Les manifestants ont de leur côté lancé des pierres sur la police anti-émeute dans ce quartier de la capitale. Les organisateurs de la manifestation avaient prévu de marcher vers State House, le palais présidentiel. À Kibera, le plus grand bidonville de Nairobi, des manifestants ont mis le feu à des pneus, selon des journalistes de l'AFP.
Ce mouvement de protestation contre l'inflation, qui s'est élevée en février sur un an à 9,2% dans le pays d'Afrique de l'Est, avait été interdit dimanche par les autorités. Les Kényans souffrent de la flambée des prix des produits de première nécessité, de la chute brutale du shilling par rapport au dollar américain et d'une sécheresse record qui a plongé des millions de personnes dans la famine.
La police avait reçu deux demandes de manifestations, dont l'une du parti d'opposition Azimio la Umoja. "Les deux groupes avaient l'intention d'organiser des manifestations pacifiques.
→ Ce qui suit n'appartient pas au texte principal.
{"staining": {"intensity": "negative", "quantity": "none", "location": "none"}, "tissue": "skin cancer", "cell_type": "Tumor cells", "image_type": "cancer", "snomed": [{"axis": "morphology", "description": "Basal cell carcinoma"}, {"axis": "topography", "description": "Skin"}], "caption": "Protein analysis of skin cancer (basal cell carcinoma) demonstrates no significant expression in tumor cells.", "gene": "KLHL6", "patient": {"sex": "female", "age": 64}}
Mais pour la sécurité publique, aucune n'a été accordée", avait expliqué dimanche Adamson Bungei, chef de la police de la capitale kényane, évoquant notamment le non respect du délai de trois jours pour déposer une demande de manifestation.
Raila Odinga, leader d'Azimio la Umoja, avait convoqué ces manifestations pour protester contre la "montée en flèche" du coût de la vie mais aussi l'élection "volée" du 9 août dernier. William Ruto avait remporté ce scrutin très serré, et son adversaire considère son gouvernement comme "illégitime". "Depuis que M. Ruto a prêté serment il y a six mois, il dirige le pays avec beaucoup de mépris", a-t-il déclaré, soulignant le coût élevé des produits de base tels que le carburant, l'huile de cuisine, les frais de scolarité et l'électricité.
Malgré l'interdiction, des manifestants se sont réunis pour protester contre le coût de la vie. "Nous resterons ici jusqu'à ce qu'ils n'aient plus de gaz lacrymogène", a déclaré l'un d'eux, Markings Nyamweya, 27 ans.
"Nous sommes venus ici pacifiquement, mais ils nous ont jeté des gaz lacrymogènes", a affirmé un manifestant, Charles Oduor. "Ils nous mentent tous les jours. Où est la farine de maïs bon marché qu'ils ont promise ? Où sont les emplois pour les jeunes qu'ils ont promis ? Tout ce qu'ils font, c'est embaucher leurs amis", a ajouté ce jeune homme de 21 ans.
"Épreuve de force"
Le grand journal kényan The Standard titrait toutefois lundi matin: "Le jour de l'épreuve de force". De nombreux commerces à Nairobi étaient fermés avant les manifestations, et certaines entreprises avaient demandé à leurs employés de privilégier le télétravail.
Le ministre de l'Intérieur, Kithure Kindiki, avait affirmé dimanche que toute personne incitant au trouble à l'ordre public serait poursuivie. Le chef de l'Etat s'était élevé ce week-end contre les appels à manifester de son opposant. "Vous n'allez pas nous menacer avec des ultimatums, du chaos et de l'impunité. Nous ne le permettrons pas", avait dit William Ruto, demandant à Raila Odinga d'agir via des moyens "légaux et constitutionnels".
L'élection présidentielle reste un motif de conflit entre les deux leaders. Selon les résultats officiels, M. Odinga a perdu face à M. Ruto de quelque 233.000 voix, l'un des écarts les plus serrés de l'histoire du pays, et alors qu'il était soutenu dans ce scrutin par le président sortant Uhuru Kenyatta.
Après l'annonce des résultats officiels en août, Raila Odinga, qui concourait pour la cinquième fois à la tête du pays avait évoqué des fraudes et rejeté les résultats. Son recours déposé devant la Cour suprême avait cependant été rejeté, les membres de cette dernière rendant un jugement unanime en faveur de William Ruto, en estimant qu'il n'y avait aucune preuve étayant les accusations de M. Odinga.